TASK: Without any of their pictures, return all of the records exactly.

EXTRACTED INFORMATION:
━━━━━━
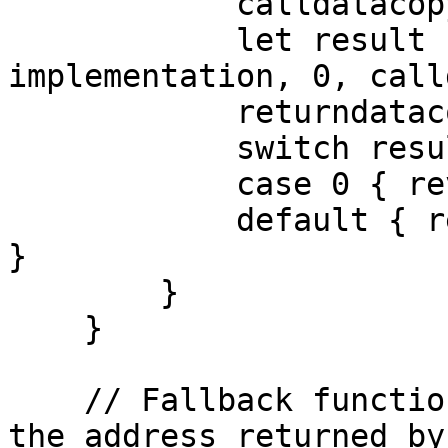
            calldatacopy(0, 0, calldatasize())

            let result := delegatecall(gas(), 
implementation, 0, call
            returndatacopy(0, 0, returndatasize())

            switch result

            case 0 { revert(0, returndatasize()) }

            default { return(0, returndatasize()) 
}

        }

    }

    // Fallback function that delegates calls to 
the address returned by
━━━━━━
RESPONSE:
            calldatacopy(0, 0, calldatasize())

            let result := delegatecall(gas(), 
implementation, 0, call
            returndatacopy(0, 0, returndatasize())

            switch result

            case 0 { revert(0, returndatasize()) }

            default { return(0, returndatasize()) 
}

        }

    }

    // Fallback function that delegates calls to 
the address returned by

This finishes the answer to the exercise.